Travis Bickle no es un lobo solitario, sino un hombre abrumado por su insignificancia. Se parece a Meursault, el antihéroe de Albert Camus, que huye de su vacío interior mediante la violencia. Su espíritu está destruido, pero intenta sobrevivir en un mundo que no comprende. Bebe alcohol en una petaca y toma pastillas para combatir la ansiedad. Busca algo de aire, un poco de luz, una brizna de esperanza. Sin embargo, todo le conduce a un callejón sin salida. Parece que su sino es vagar de noche por Nueva York, respirando una atmósfera corrompida y soportando una oscuridad implacable. Estrenada en 1976, Taxi Driver es el retrato de una generación que ya no cree en nada y que contempla la vida con una explosiva combinación de angustia e indiferencia. Martin Scorsese recurrió al guionista –y, más tarde, director de cine– Paul Schrader para escribir el guión de una película que retrata el nihilismo de unos años marcados por la Guerra de Vietnam, la crisis del petróleo de 1973, el equilibrio del terror nuclear, la revolución sexual, las drogas, la psicodelia y el rock.
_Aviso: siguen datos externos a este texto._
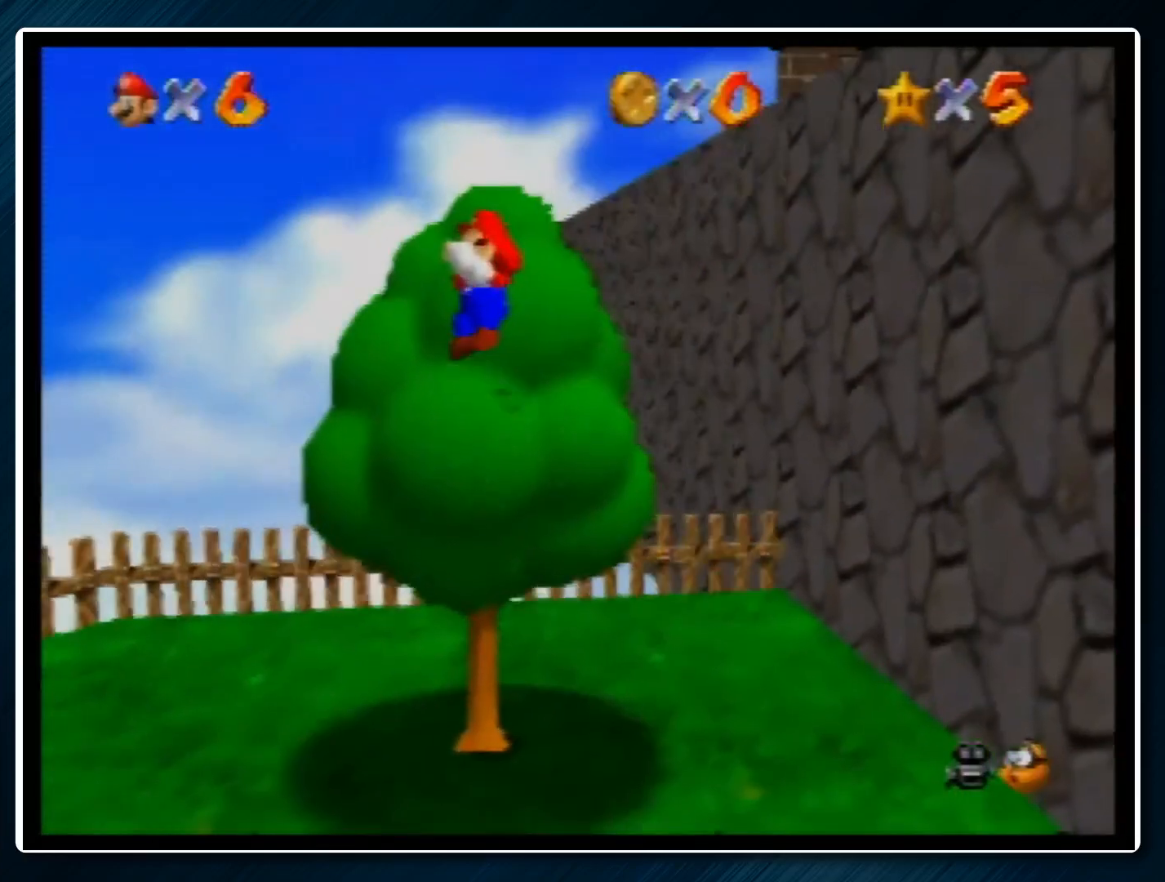
{"buttons": [], "left_stick": "up", "events": [[133, "A", "down"], [133, "left_stick", "up"], [367, "B", "down"], [467, "A", "up"], [467, "B", "up"]]}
Schrader acababa de separarse, había perdido su trabajo en el American Film Institute y sobrevivía a duras penas con sus escasos ingresos como crítico cinematográfico. Obsesionado por las armas, el alcohol y la pornografía, deambuló por Los Ángeles durante semanas, internándose en los barrios más conflictivos y visitando los tugurios menos recomendables. Circuló en coche por calles y avenidas, transitando de la depresión a la euforia. Apenas comió, casi no durmió. Quizás buscaba la muerte. Su mente, aturdida y anestesiada por el güisqui y la ginebra, le incitaba a no parar, pues la sobriedad y la clarividencia sólo le reservaban una exasperada conciencia de soledad y fracaso. Una úlcera de duodeno interrumpió su frenesí autodestructivo, enviándole a un hospital. Cuando le dieron el alta, se topó con Scorsese, que le encargó el guión, pensando que su tormenta interior, apenas aplacada, le ayudaría a escribir una historia intensa y veraz. "Cuando escribí el guión –confiesa Schrader– estaba enamorado de las armas. Tenía impulsos suicidas, bebía demasiado y estaba obsesionado por la pornografía como sólo puede estarlo una persona sola. Todos estos elementos encontraron su sitio en el guión".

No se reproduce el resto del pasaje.